By Noah Feldman
Some Democrats and advocacy groups are saying President Donald Trump picked Judge Brett Kavanaugh as his second nominee to the U.S. Supreme Court because of Kavanaugh’s view that a president shouldn’t be indicted while in office. It’s important that not become the narrative of the Democrats’ opposition, because it can easily be refuted.
Properly understood, Kavanaugh’s expressed views actually support the opposite conclusion: that the president can be investigated and maybe even indicted unless Congress passes a law saying he can’t — which Congress has not done.
The key texts here are Kavanaugh’s 2009 article in the Minnesota Law Review and his 1998 article in the Georgetown Law Journal.
In the 2009 piece, Kavanaugh, then newly appointed as a judge, acknowledged that in the 1990s, when he was working for independent counsel Ken Starr on the Bill Clinton investigation, he thought the president should be subject to criminal investigation while in office. But, he said, after working for George W. Bush in the White House, he had come to realize that the demands of the presidency required all the president’s attention. He even implied that the Starr investigation distracted Clinton from focusing on Osama bin Laden.
Now comes the tricky part. In 2009, Kavanaugh proposed that Congress might pass a law that would protect the president from investigation and indictment while in office. That’s the part that some Democrats are focusing on now — because Kavanaugh was saying that he thought it was a bad idea to go after the president.
But from a legal and constitutional perspective, Kavanaugh wasn’t saying that the courts should find that the president shouldn’t be investigated or indicted. To the contrary. He was saying that Congress should pass a law ensuring that result, because without it, the president was open to being investigated — and maybe even indicted.
Pause to take that in. If a law by Congress is necessary to fix the problem, it follows that without such a law, it is perfectly permissible under the Constitution to investigate a sitting president, as Starr did.
Although Kavanaugh didn’t expressly say that a sitting president may constitutionally be indicted, it is a plausible implication of his article. Otherwise, there would be no pressing need for Congress to pass a law saying that he could not be. The courts could intervene and save the president from indictment.
In the 1998 article, Kavanaugh avoided taking a position on whether a sitting president can be indicted, calling it “debatable.” That’s actually a pretty strong pro-indictment view, because many, probably most constitutional scholars think a sitting president can’t be indicted.
Several implications flow from this reading of Kavanaugh’s articles.
The first is that Kavanaugh wants to be legally consistent. His Minnesota article doesn’t contradict the legal view he held as a Starr team member or what he wrote in 1998 piece, in which he advocated for changes to the independent counsel statute. He just changed his views about what would be good legislative policy. For a lawyer, that’s not a contradiction.
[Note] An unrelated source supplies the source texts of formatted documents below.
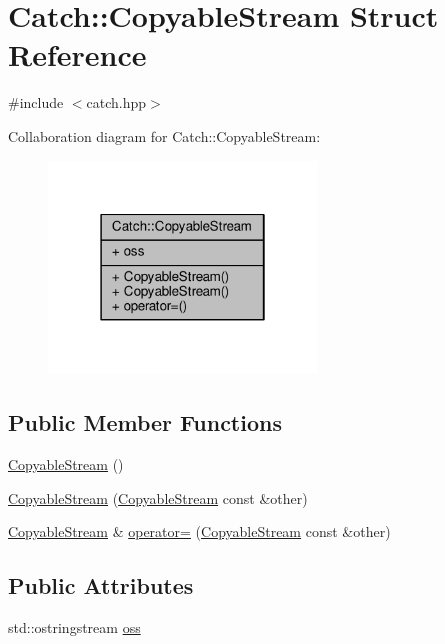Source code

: \hypertarget{struct_catch_1_1_copyable_stream}{\section{Catch\-:\-:Copyable\-Stream Struct Reference}
\label{struct_catch_1_1_copyable_stream}
}


{\ttfamily \#include $<$catch.\-hpp$>$}



Collaboration diagram for Catch\-:\-:Copyable\-Stream\-:
\nopagebreak
\begin{figure}[H]
\begin{center}
\leavevmode
\includegraphics[width=202pt]{struct_catch_1_1_copyable_stream__coll__graph}
\end{center}
\end{figure}
\subsection*{Public Member Functions}
\begin{DoxyCompactItemize}
\item 
\hyperlink{struct_catch_1_1_copyable_stream_a5a61d0da675ae00cd46efaef4c445cdd}{Copyable\-Stream} ()
\item 
\hyperlink{struct_catch_1_1_copyable_stream_a0e72dc16240653f52c17106f4bf34da8}{Copyable\-Stream} (\hyperlink{struct_catch_1_1_copyable_stream}{Copyable\-Stream} const \&other)
\item 
\hyperlink{struct_catch_1_1_copyable_stream}{Copyable\-Stream} \& \hyperlink{struct_catch_1_1_copyable_stream_a1760fa29b38011c5845171260bec0966}{operator=} (\hyperlink{struct_catch_1_1_copyable_stream}{Copyable\-Stream} const \&other)
\end{DoxyCompactItemize}
\subsection*{Public Attributes}
\begin{DoxyCompactItemize}
\item 
std\-::ostringstream \hyperlink{struct_catch_1_1_copyable_stream_ae123fb4d673e7d7a13a3c5f6bc5d426c}{oss}
\end{DoxyCompactItemize}


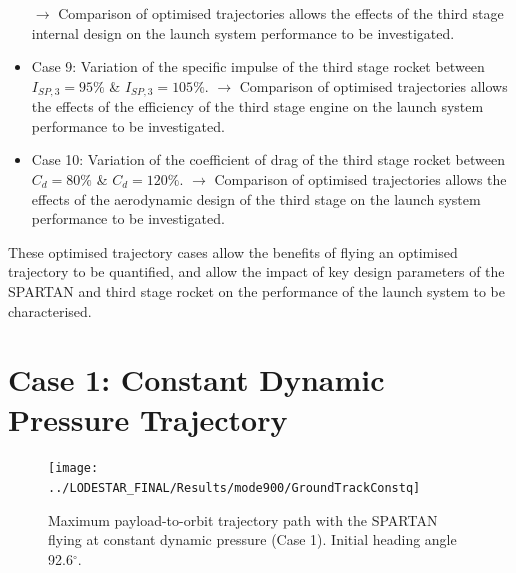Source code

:\begin{itemize}
	\newline$\rightarrow$ Comparison of optimised trajectories allows the effects of the third stage internal design on the launch system performance to be investigated. 
	\item Case 9: Variation of the specific impulse of the third stage rocket between $I_{SP,3} = 95\%$ \& $I_{SP,3} = 105\%$. 
	\newline$\rightarrow$ Comparison of optimised trajectories allows the effects of the efficiency of the third stage engine on the launch system performance to be investigated. 
	\item Case 10: Variation of the coefficient of drag of the third stage rocket between $C_d = 80\%$ \& $C_d = 120\%$.
	\newline$\rightarrow$ Comparison of optimised trajectories allows the effects of the aerodynamic design of the third stage on the launch system performance to be investigated.
\end{itemize}
These optimised trajectory cases allow the benefits of flying an optimised trajectory to be quantified, and allow the impact of key design parameters of the SPARTAN and third stage rocket on the performance of the launch system to be characterised. 
  

\section{Case 1: Constant Dynamic Pressure Trajectory}


\begin{figure}[ht]
	\centering
	\texttt{[image: ../LODESTAR\_FINAL/Results/mode900/GroundTrackConstq]}
	\caption{Maximum payload-to-orbit trajectory path with the SPARTAN flying at constant dynamic pressure (Case 1). Initial heading angle 92.6$^\circ$.}
	\label{fig:GroundTrackConstq}
\end{figure}

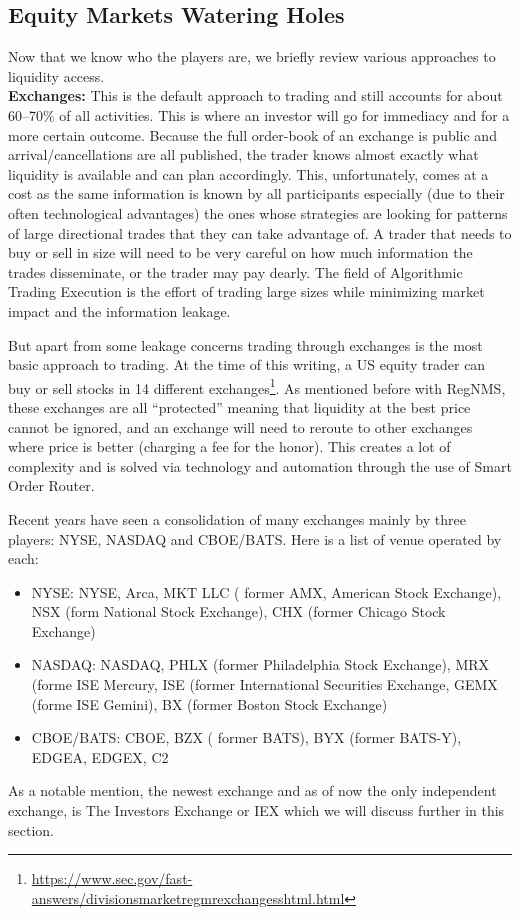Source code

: \subsection{Equity Markets Watering Holes}


Now that we know who the players are, we briefly review various approaches to liquidity access. \\


\noindent\textbf{Exchanges:} This is the default approach to trading and still accounts for about 60--70\% of all activities. This is where an investor will go for immediacy and for a more certain outcome. Because the full order-book of an exchange is public and arrival/cancellations are all published, the trader knows almost exactly what liquidity is available and can plan accordingly. This, unfortunately, comes at a cost as the same information is known by all participants especially (due to their often technological advantages) the ones whose strategies are looking for patterns of large directional trades that they can take advantage of. A trader that needs to buy or sell in size will need to be very careful on how much information the trades disseminate, or the trader may pay dearly. The field of Algorithmic Trading Execution is the effort of trading large sizes while minimizing market impact and the information leakage. 


But apart from some leakage concerns trading through exchanges is the most basic approach to trading. At the time of this writing, a US equity trader can buy or sell stocks in 14 different exchanges\footnote{\url{https://www.sec.gov/fast-answers/divisionsmarketregmrexchangesshtml.html}}. As mentioned before with RegNMS, these exchanges are all ``protected'' meaning that liquidity at the best price cannot be ignored, and an exchange will need to reroute to other exchanges where price is better (charging a fee for the honor). This creates a lot of complexity and is solved via technology and automation through the use of Smart Order Router.


Recent years have seen a consolidation of many exchanges mainly by three players: NYSE, NASDAQ and CBOE/BATS. Here is a list of venue operated by each:
        \begin{itemize}
        \item NYSE: NYSE, Arca, MKT LLC ( former AMX, American Stock Exchange), NSX (form National Stock Exchange), CHX (former Chicago Stock Exchange)
        \item NASDAQ:  NASDAQ, PHLX (former Philadelphia Stock Exchange), MRX (forme ISE Mercury, ISE (former International Securities Exchange, GEMX (forme ISE Gemini), BX (former Boston Stock Exchange)
        \item CBOE/BATS: CBOE, BZX ( former BATS), BYX (former BATS-Y), EDGEA, EDGEX, C2
        \end{itemize}
As a notable mention, the newest exchange and as of now the only independent exchange, is The Investors Exchange or IEX which we will discuss further in this section.


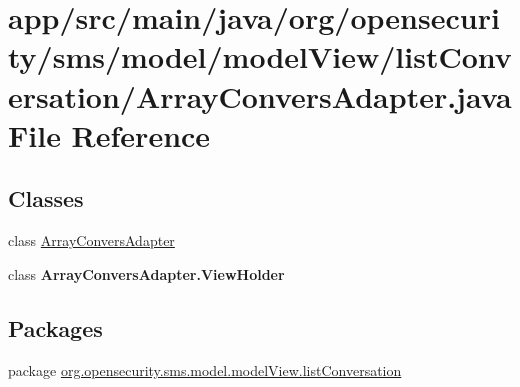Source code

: \hypertarget{a00021}{\section{app/src/main/java/org/opensecurity/sms/model/model\+View/list\+Conversation/\+Array\+Convers\+Adapter.java File Reference}
\label{a00021}
}
\subsection*{Classes}
\begin{DoxyCompactItemize}
\item 
class \hyperlink{a00003}{Array\+Convers\+Adapter}
\item 
class {\bfseries Array\+Convers\+Adapter.\+View\+Holder}
\end{DoxyCompactItemize}
\subsection*{Packages}
\begin{DoxyCompactItemize}
\item 
package \hyperlink{a00038}{org.\+opensecurity.\+sms.\+model.\+model\+View.\+list\+Conversation}
\end{DoxyCompactItemize}
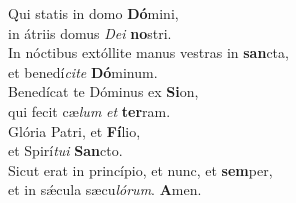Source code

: \evenverse Qui statis in domo \textbf{Dó}mini,~\*\\
\evenverse in átriis domus \textit{De}\textit{i} \textbf{no}stri.\\
\oddverse In nóctibus extóllite manus vestras in \textbf{san}cta,~\*\\
\oddverse et benedí\textit{ci}\textit{te} \textbf{Dó}minum.\\
\evenverse Benedícat te Dóminus ex \textbf{Si}on,~\*\\
\evenverse qui fecit cæ\textit{lum} \textit{et} \textbf{ter}ram.\\
\oddverse Glória Patri, et \textbf{Fí}lio,~\*\\
\oddverse et Spirí\textit{tu}\textit{i} \textbf{San}cto.\\
\evenverse Sicut erat in princípio, et nunc, et \textbf{sem}per,~\*\\
\evenverse et in sǽcula sæcu\textit{ló}\textit{rum}. \textbf{A}men.\\
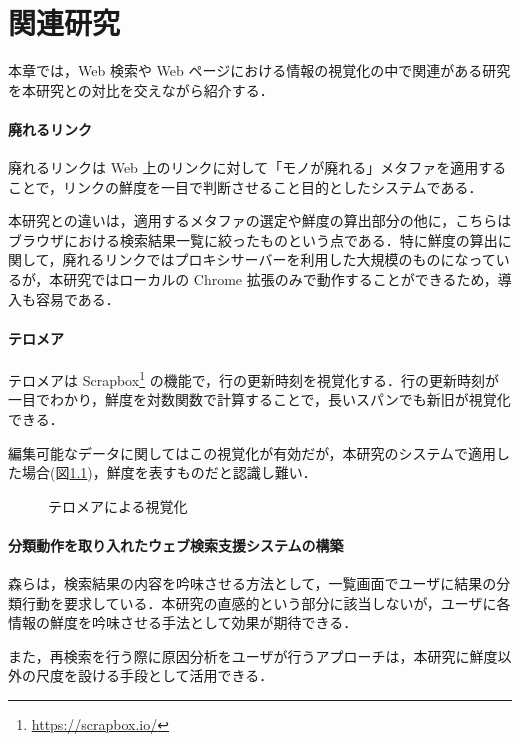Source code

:\chapter{関連研究}
\label{chap:survey}

本章では，Web 検索や Web ページにおける情報の視覚化の中で関連がある研究を本研究との対比を交えながら紹介する．

\newpage

\subsubsection{廃れるリンク}

廃れるリンク\cite{dyinglink}は Web 上のリンクに対して「モノが廃れる」メタファを適用することで，リンクの鮮度を一目で判断させること目的としたシステムである．

本研究との違いは，適用するメタファの選定や鮮度の算出部分の他に，こちらはブラウザにおける検索結果一覧に絞ったものという点である．特に鮮度の算出に関して，廃れるリンクではプロキシサーバーを利用した大規模のものになっているが，本研究ではローカルの Chrome 拡張のみで動作することができるため，導入も容易である．

\subsubsection{テロメア}

テロメア\cite{telomere}は Scrapbox\footnote{\url{https://scrapbox.io/}} の機能で，行の更新時刻を視覚化する．行の更新時刻が一目でわかり，鮮度を対数関数で計算することで，長いスパンでも新旧が視覚化できる．

編集可能なデータに関してはこの視覚化が有効だが，本研究のシステムで適用した場合(図\ref{fig:ver-telomere})，鮮度を表すものだと認識し難い．

\begin{figure}[htbp]
  \begin{center}
  \end{center}
  \caption{テロメアによる視覚化}
  \label{fig:ver-telomere}
\end{figure}

\subsubsection{分類動作を取り入れたウェブ検索支援システムの構築}

森\cite{classify}らは，検索結果の内容を吟味させる方法として，一覧画面でユーザに結果の分類行動を要求している．本研究の直感的という部分に該当しないが，ユーザに各情報の鮮度を吟味させる手法として効果が期待できる．

また，再検索を行う際に原因分析をユーザが行うアプローチは，本研究に鮮度以外の尺度を設ける手段として活用できる．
Kavanaugh knew from the moment he went on the U.S. Court of Appeals for the D.C. Circuit that he might be nominated to the Supreme Court someday. He was being careful in the article not to contradict himself. That’s the kind of orderly, precise thinker he is. It helps explain why everyone in the legal establishment has seen him for a decade as a likely future justice.
Another implication is that Kavanaugh shouldn’t be charged with hypocrisy for the development in his prudential view. There’s nothing wrong about realizing that the president shouldn’t be investigated after you investigated him. When Kavanaugh published his article, Bush wasn’t in office. Barack Obama was. Kavanaugh’s evolution is thus less situationally hypocritical than that of Democrats who opposed the Starr investigation and now embrace the probe by special counsel Robert Mueller.
A third implication is that Kavanaugh may not accept the late Justice Antonin Scalia’s view that the Constitution bars the appointment of an independent counsel. This is subtle, but stick with me.
In the 1998 article, Kavanaugh called for changes in the independent counsel statute, but said that having some independent counsel was useful. That means that at the time, he believed there could be a constitutional independent counsel statute.
Kavanaugh’s proposed law from 2008 also wouldn’t be strictly necessary if there were no independent counsel, because the president could protect himself from indictment. Scalia would not have needed such a law protecting the president, because he thought the Constitution did not allow for independent counsels.
Thus Kavanaugh thinks Starr’s investigation was constitutional. That, in turn, marks him as less of an executive-power extremist than Scalia.
Of course, I’m not saying that Trump knows any of this. Who knows what goes through Trump’s mind? He might easily have picked Kavanaugh because he thinks he knows what the judge thinks.
But believe me, he doesn’t. Kavanaugh has been playing legal and constitutional chess for a long time. He knows just what to say when asked about his articles. Trying to oppose him on logically backward grounds doesn’t serve anyone’s interests — certainly not Democrats’.